Posting the link on Facebook shattered the old illusion, and the silence, instantly. What I wasn't prepared for were the "likes" and comments, people calling me "brave" (which I feel uncomfortable about) and sharing their own stories of mental health problems.
However, that sense of being accepted didn't last in the long term. Most of the people who reached out were just paying lip service, adding faux concern to save face (if you've ever seen the "U ok hun?" Tumblr. One of the few friends who stepped up, and made regular visits despite living four hours away, captured it perfectly during one of our coffee and cake binges:
"How many of those people who 'liked' your status have been in touch since? How many have responded to your texts asking to meet up? They like to be seen to do something, but they don't actually make the effort, even if they live 10 minutes away from you."
She was right -- there's more to friendship than asking after someone and not listening to the reply. People who care will make time for you, even if they have demanding jobs or their own issues to cope with. I've always hated having to ask for anything from my friends, even the closest ones, but this has been a learning curve.

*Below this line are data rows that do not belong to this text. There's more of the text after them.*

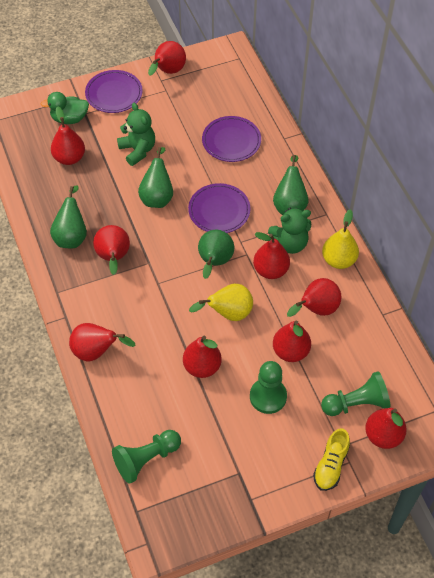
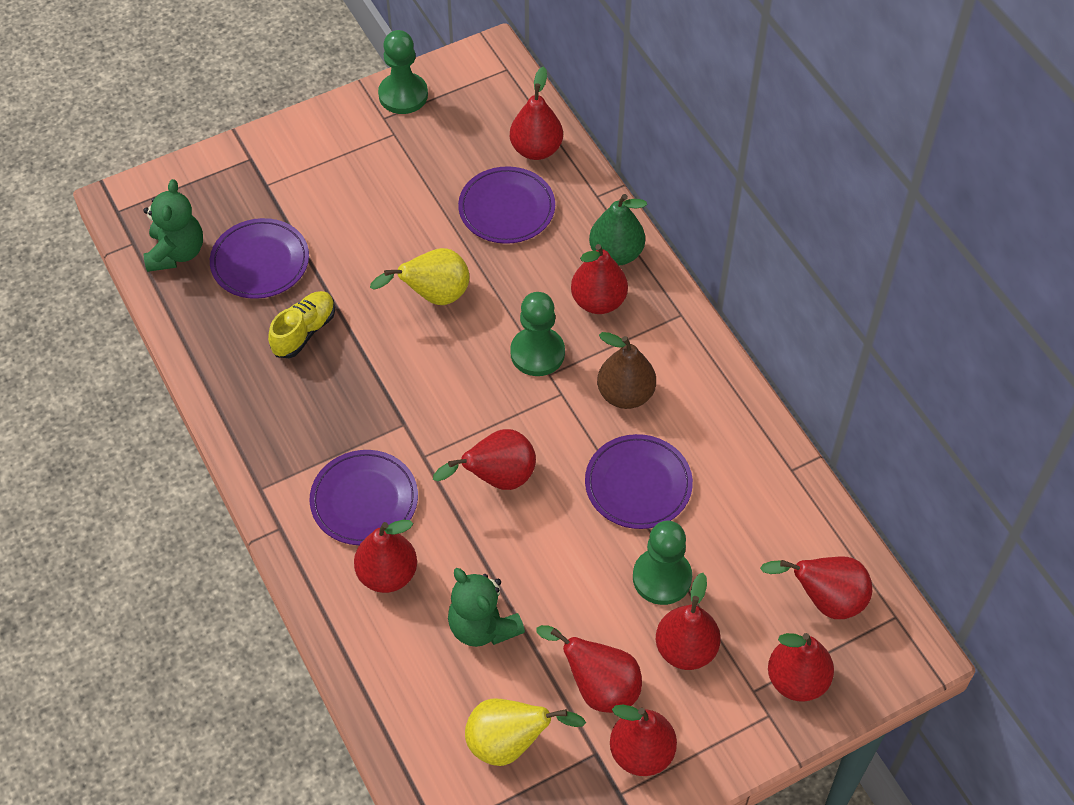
brown pear: 0 -> 1
green duck: 1 -> 0
green pear: 4 -> 1
purple plate: 3 -> 4

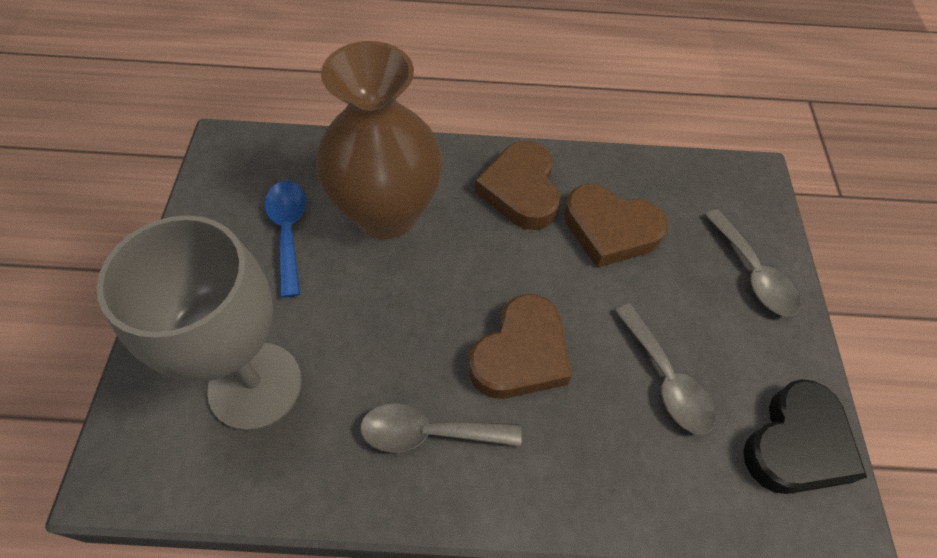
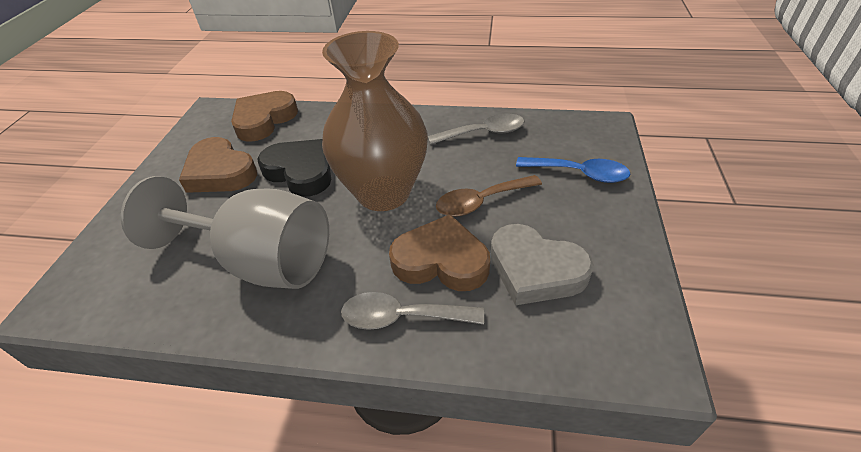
brown spoon: 0 -> 1
grey heart: 0 -> 1
grey spoon: 3 -> 2

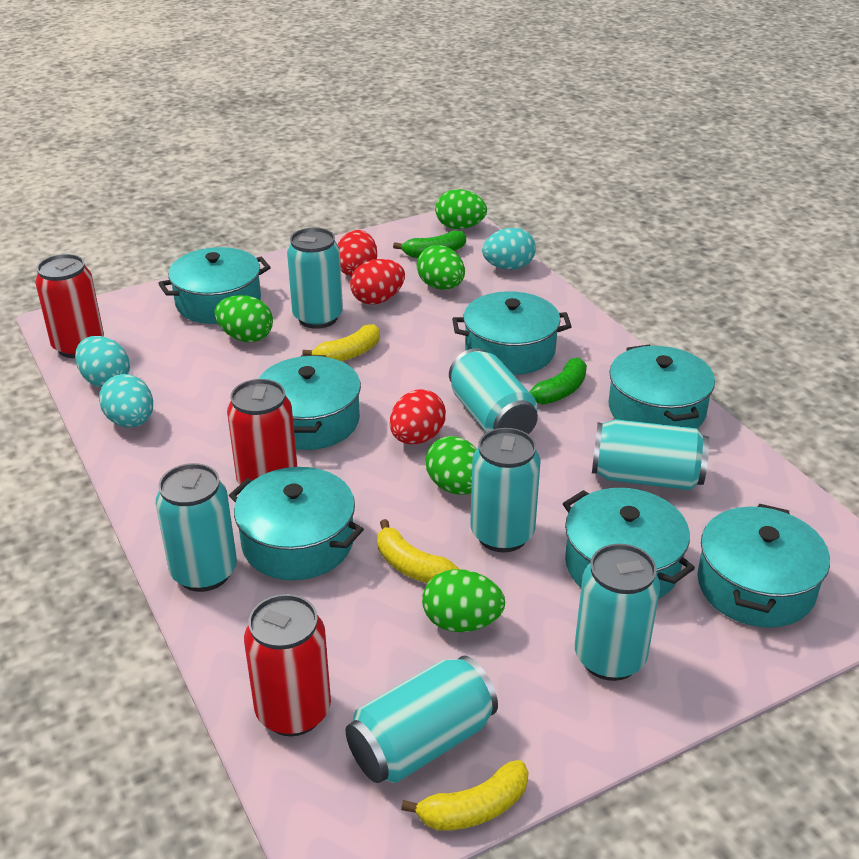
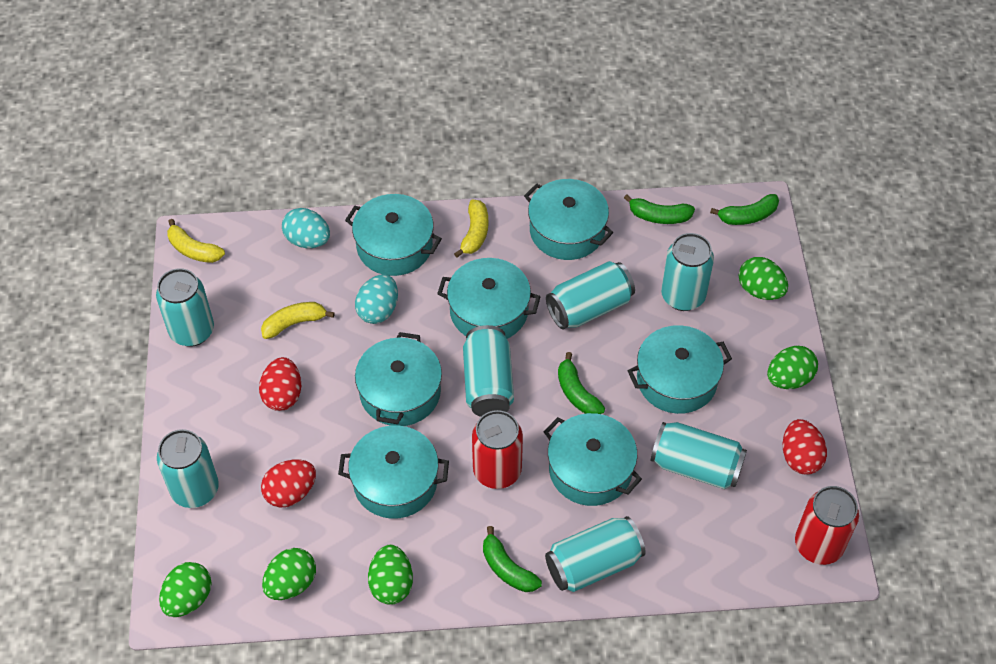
green banana: 2 -> 4
red can: 3 -> 2
turquoise egg: 3 -> 2

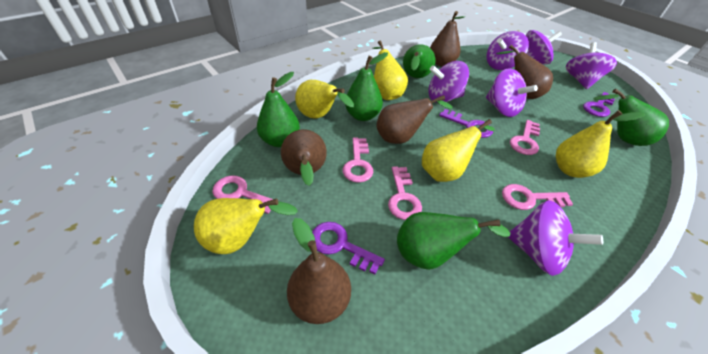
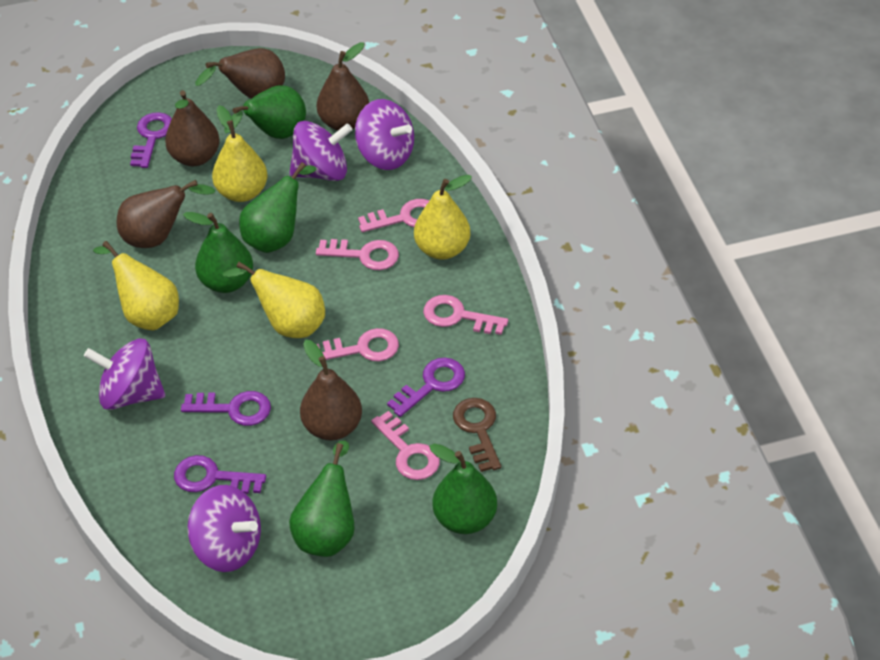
brown key: 0 -> 1
purple key: 3 -> 4
purple spinning top: 6 -> 4
yellow pear: 5 -> 4

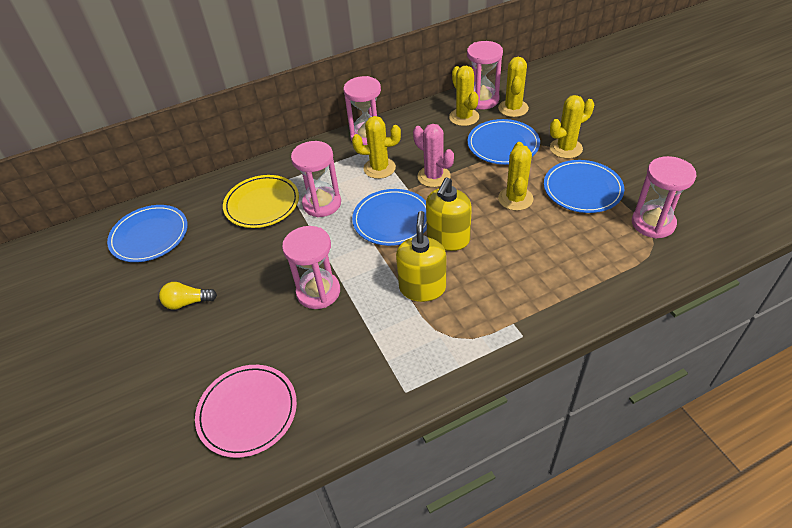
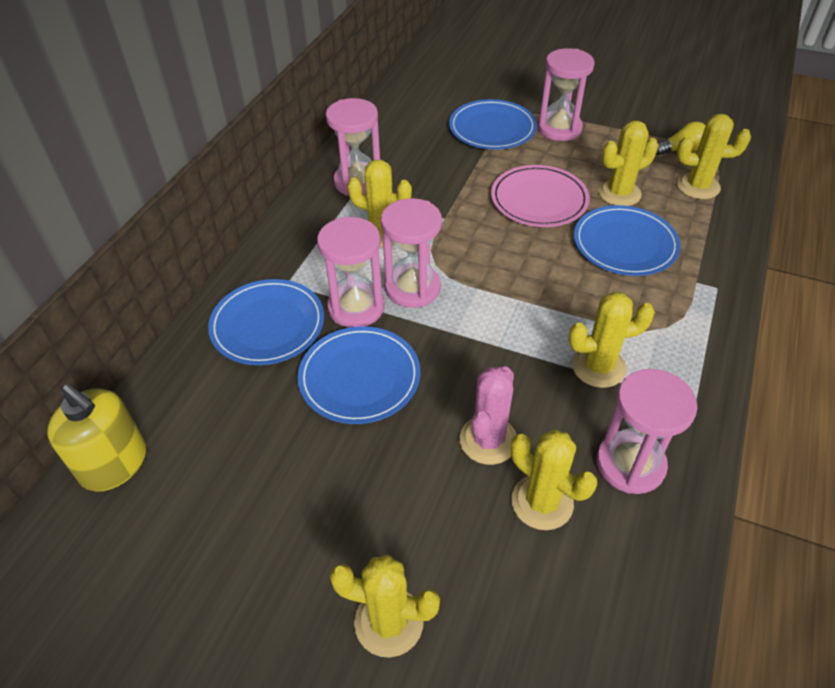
yellow cactus: 5 -> 6
yellow plate: 1 -> 0
yellow soap dispenser: 2 -> 1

Since speaking out about depression, I've changed the way I approach it. I've always (wrongly) seen it as a weakness, rather than something I've coped with for years and balanced alongside the day-to-day crap we all have to deal with. Being able to say I'm depressed, and not feel the need to apologize for it, is a huge step in confronting what's happened.
I won't wear my diagnosis as a badge of honor, but I have to acknowledge I'll manage it on some level for the rest of my life, the same as someone with a thyroid condition or IBS. I can't wish it away, nor does it give me a free pass to act like a dick "because I'm depressed and I can't help it," but I can try to tame it.
That means making recovery my main priority, silencing my inner critic and speaking up for my own needs. I hope to do more campaign work to raise awareness about depression; Whilst my own self-esteem is shaky and I can't honestly say I like myself yet, I will fiercely defend anyone else who's been through a similar situation.
I'm also working to try and understand that pain isn't measured in a league table -- the pain of clinical depression is valid, even in the light of other people's problems or conditions, and it needs to be spoken about, not silenced.